5 Symptoms That Might Lead to a Lymphoma Diagnosis
The symptoms of lymphoma mimic those of many far less serious diseases and conditions. All versions of lymphoma are typically diagnosed by a biopsy of the enlarged lymph node. If you are experiencing swollen lymph nodes in conjunction with other classic symptoms of lymphoma, see a doctor for a diagnosis.
Swollen Lymph Nodes
One of the key signs of lymphoma is swollen lymph nodes. Sometimes lymph nodes in the neck, under the arm or in the groin swell enough to be visible as small lumps under the skin. Patients often find these swellings themselves. Typically, the swollen lymph nodes are not painful. Sometimes, the swollen lymph nodes are accompanied by fever. However, while swollen lymph nodes are the prime symptom of lymphoma, they also occur with many types of infections.
Unexplained Weight Loss
A person with lymphoma often loses weight rapidly, seemingly for no reason. It's common for patients to lose as much as 15 pounds over just a few months. An unexplained weight loss of 10 percent or more is a symptom that requires a visit to a doctor to test for lymphoma.
If the lymphoma is centered in the abdomen area, the entire abdomen can become tender and swollen as a result of swelling lymph nodes. Lymphoma near the spleen can cause it to swell and push into the stomach. As a result, the patient feels full even if he has only eaten a small amount. Abdominal lymphomas can also lead to nausea, vomiting, bowel movement blockage and abdominal pain.
Lymphoma that has made its home in the chest may press against the windpipe. As a result, symptoms such as shortness of breath or coughing that doesn't go away appear. Patients often feel a sense of heaviness in their chest as well. If a lymphoma in this area affects the superior vena cava, which is the vein carrying blood from the head to the heart, the patient may have extreme difficulty breathing and even pass out. If this occurs, emergency medical intervention is required immediately.
Lymphoma can also affect the skin. When this occurs, it often manifests as small, purple bumps under the skin that are itchy and widespread. In addition, secretions from lymphoma cells sometimes cause itching all over the body.
Lymphoma is a cancer of the lymphatic system.

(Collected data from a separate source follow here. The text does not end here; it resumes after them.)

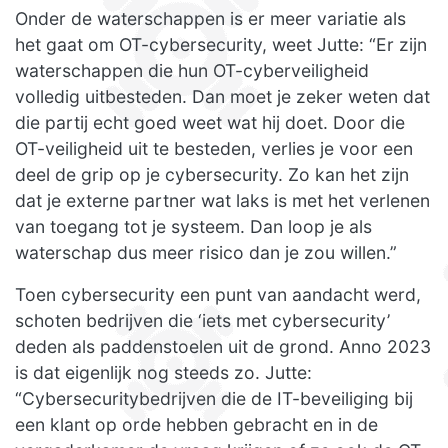
Onder de waterschappen is er meer variatie als
het gaat om OT-cybersecurity, weet Jutte: “Er zijn
waterschappen die hun OT-cyberveiligheid
volledig uitbesteden. Dan moet je zeker weten dat
die partij echt goed weet wat hij doet. Door die
OT-veiligheid uit te besteden, verlies je voor een
deel de grip op je cybersecurity. Zo kan het zijn
dat je externe partner wat laks is met het verlenen
van toegang tot je systeem. Dan loop je als
waterschap dus meer risico dan je zou willen.”
Toen cybersecurity een punt van aandacht werd,
schoten bedrijven die ‘iets met cybersecurity’
deden als paddenstoelen uit de grond. Anno 2023
is dat eigenlijk nog steeds zo. Jutte:
“Cybersecuritybedrijven die de IT-beveiliging bij
een klant op orde hebben gebracht en in de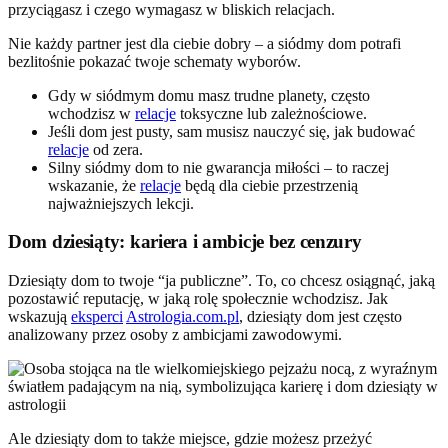
przyciągasz i czego wymagasz w bliskich relacjach.
Nie każdy partner jest dla ciebie dobry – a siódmy dom potrafi
bezlitośnie pokazać twoje schematy wyborów.
Gdy w siódmym domu masz trudne planety, często
wchodzisz w
relacje
toksyczne lub zależnościowe.
Jeśli dom jest pusty, sam musisz nauczyć się, jak budować
relacje
od zera.
Silny siódmy dom to nie gwarancja miłości – to raczej
wskazanie, że
relacje
będą dla ciebie przestrzenią
najważniejszych lekcji.
Dom dziesiąty: kariera i ambicje bez cenzury
Dziesiąty dom to twoje “ja publiczne”. To, co chcesz osiągnąć, jaką
pozostawić reputację, w jaką rolę społecznie wchodzisz. Jak
wskazują
eksperci
Astrologia.com.pl
, dziesiąty dom jest często
analizowany przez osoby z ambicjami zawodowymi.
Ale dziesiąty dom to także miejsce, gdzie możesz przeżyć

More than 30 different cancers classify as lymphoma, with the primary division being between Hodgkin's and non-Hodgkin's lymphomas. However, the symptoms for the various types of the disease are very similar. While lymphoma is not contagious, risk factors for the disease include hosting viruses such as hepatitis C, Epstein-Barr and HIV. In addition, those with weakened immune systems are at a higher risk for lymphoma.